The article went on to explain that even though LA is built on several fault lines and is famous for its earthquakes, there are still thousands of buildings in the city that will fall apart faster than Halle Berry’s acting career in the event of a particularly strong earthquake. The most structurally unsound of these buildings, apparently, are “dingbat” style apartments.

At the time I didn’t know what a dingbat apartment was, so I entered the word into Wikipedia and found myself staring at a picture of an apartment that looked unsettlingly similar to mine. It turns out that while supporting two or more stories’ worth of apartment complex on a couple of load bearing pillars is good for creating some cheap parking spaces, it also means that in the event of an earthquake the second floor can turn into the first floor pretty quickly.

It didn’t take me too long to recover from my previous brush with seismic activity, because while it was definitely more earthquake than I had ever been aware of before, it also wasn’t even strong enough to knock over the action figures on my desk. The trauma of seeing my IKEA bookshelf wobbling slightly in the corner faded away about a week after the event. But all of that forgotten earthquake anxiety came rushing back as soon as I discovered that I'm living in a building as ill-equipped to deal with earthquakes as I am.

You know when you’re waiting for a text message and you think you feel your phone buzz in your pocket, only to find out once you check it that it was just your mind playing tricks on you? It turns out the same thing happens when you’re waiting for your horrible death in a natural disaster. Over the past couple of weeks I’ve felt the opening vibrations of an apartment-shattering quakepocalypse 40 or 50 times, only to wait for a second and find out that it’s a passing helicopter or somebody jiggling their leg under the dinner table or a particularly fat neighbor climbing the stairs to the third floor.

So that was the state of mind I was in at 6:25 AM on Monday, when I woke up to my entire room violently shaking and rattling – books and DVDs raining down off of my bookshelf onto the floor, picture frames swinging off kilter on the walls, the Shakespeare action figure on my desk toppling square onto its back. Shit just got real.

This earthquake was quite a bit stronger than the one I’d been in before – to all of you Oregonians reading along at home, it honestly did feel comparable to the OMSI earthquake house I referenced in January, the main differences being the absence of Carole King and the presence of an absolute conviction that I was going to die right then and there.

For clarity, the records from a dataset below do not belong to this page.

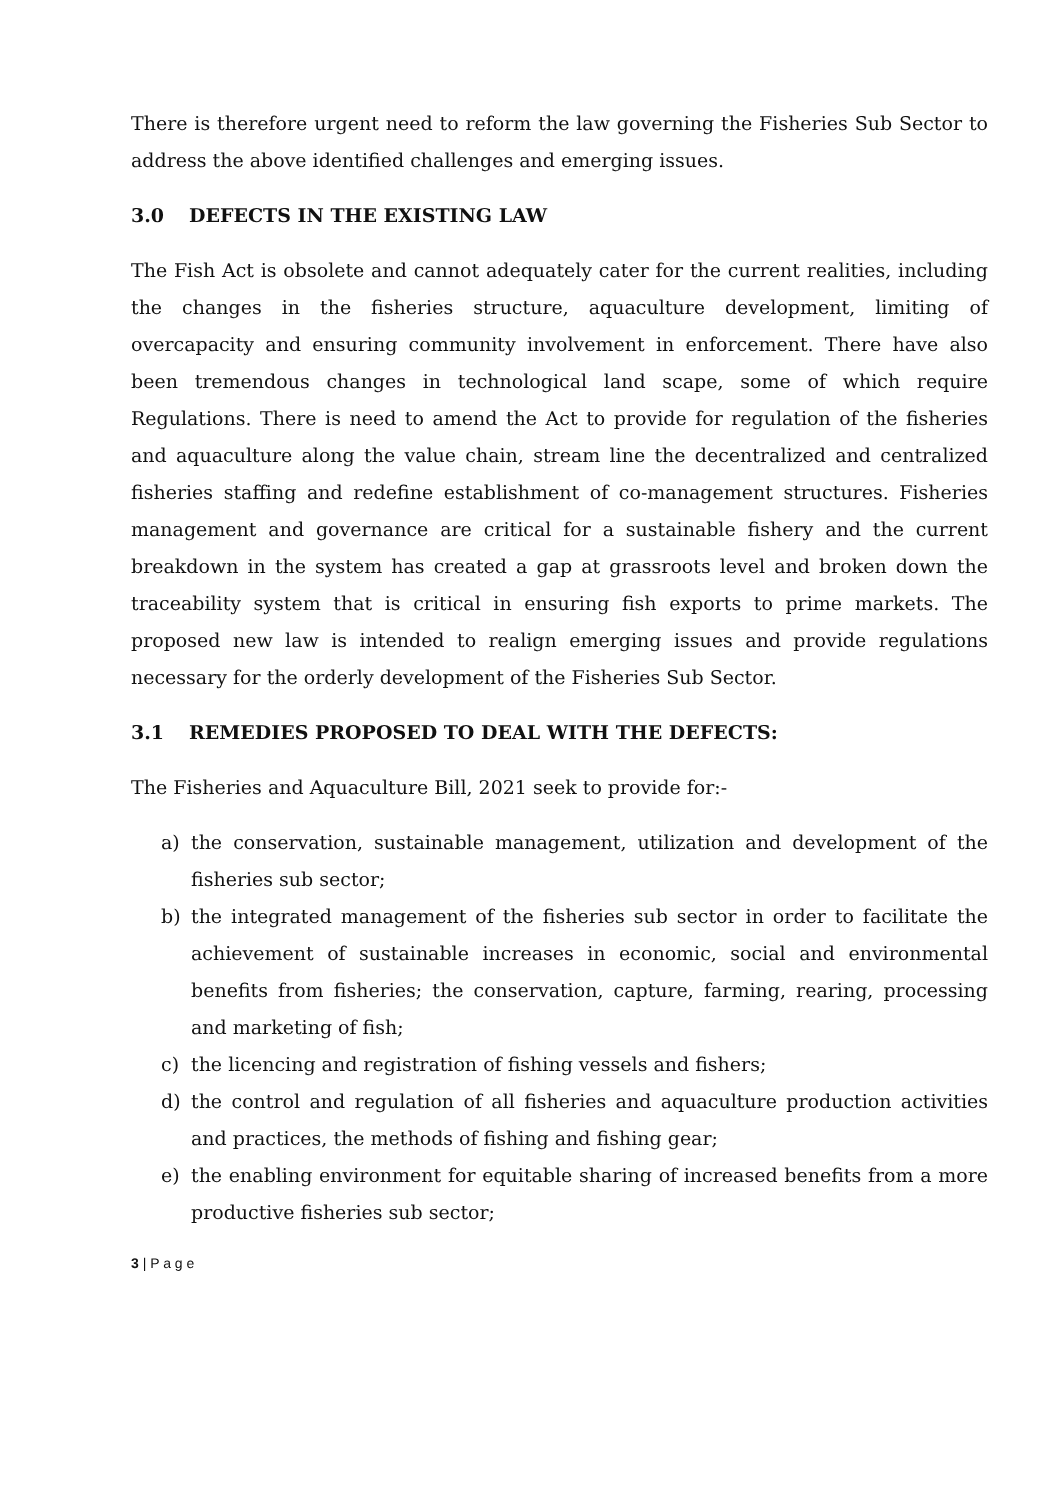There is therefore urgent need to reform the law governing the Fisheries Sub Sector to address the above identified challenges and emerging issues.
3.0 DEFECTS IN THE EXISTING LAW
The Fish Act is obsolete and cannot adequately cater for the current realities, including the changes in the fisheries structure, aquaculture development, limiting of overcapacity and ensuring community involvement in enforcement. There have also been tremendous changes in technological land scape, some of which require Regulations. There is need to amend the Act to provide for regulation of the fisheries and aquaculture along the value chain, stream line the decentralized and centralized fisheries staffing and redefine establishment of co-management structures. Fisheries management and governance are critical for a sustainable fishery and the current breakdown in the system has created a gap at grassroots level and broken down the traceability system that is critical in ensuring fish exports to prime markets. The proposed new law is intended to realign emerging issues and provide regulations necessary for the orderly development of the Fisheries Sub Sector.
3.1 REMEDIES PROPOSED TO DEAL WITH THE DEFECTS:
The Fisheries and Aquaculture Bill, 2021 seek to provide for:-
a) the conservation, sustainable management, utilization and development of the fisheries sub sector;
b) the integrated management of the fisheries sub sector in order to facilitate the achievement of sustainable increases in economic, social and environmental benefits from fisheries; the conservation, capture, farming, rearing, processing and marketing of fish;
c) the licencing and registration of fishing vessels and fishers;
d) the control and regulation of all fisheries and aquaculture production activities and practices, the methods of fishing and fishing gear;
e) the enabling environment for equitable sharing of increased benefits from a more productive fisheries sub sector;
3 | P a g e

It occurred to me that for all the time I’d spent worrying about earthquakes over the past couple of weeks, I hadn’t spent any time thinking about what I’d do if an earthquake actually happened. I’m not good at improvising, which is why the emergency plan I came up with on the fly was, “Stumble into the nearest doorway; scream.”

The shaking was over after about five or six seconds, but I knew it was only a matter of time until the Scotch tape and popsicle sticks holding my apartment upright snapped and the whole building collapsed around me. I snatched the nearest pair of pants and sprinted out the door of my apartment without even bothering to put them on first, reasoning that I’d rather be alive and immodest instead of buried under rubble wearing pants.

I fumbled my way into my jeans on the stairs and emerged into the alley outside my apartment to find the building still standing and a bleary eyed neighbor from the ground floor surveying the scene through her doorway.

“Hey.” I gasped, too wired off adrenaline to care that my fly was down.

“Hey.” She said. “Pretty scary.”

One floor up, both of my roommates cautiously emerged onto the catwalk of our decidedly not-destroyed apartment and looked down at me.

“Hey.” I said, noticing that all of the load bearing beams I had been so concerned about looked no different than they had at any other point in the past year or so I’d been living in this building.

“Hey.” My roommates said.

I sighed and threw up my hands. “Earthquakes, right?”

It was a 4.4 magnitude quake that originated a few miles away from me. Even though it was the strongest earthquake in LA since 2008, there were no reports of deaths, injuries, or structural damage from anywhere in the city. About the worst thing it did was deprive a few million people of another hour of sleep on a Monday morning.

This wasn’t a natural disaster so much as it was just a natural nuisance. And it’s reassuring to know that if nothing else, my apartment is at least structurally sound enough to withstand a nuisance. 

Truman Capps wants his mother to know that his building survived the Northridge Earthquake, which means it's probably quite a bit more structurally sound than he gives it credit for so please don't worry about me.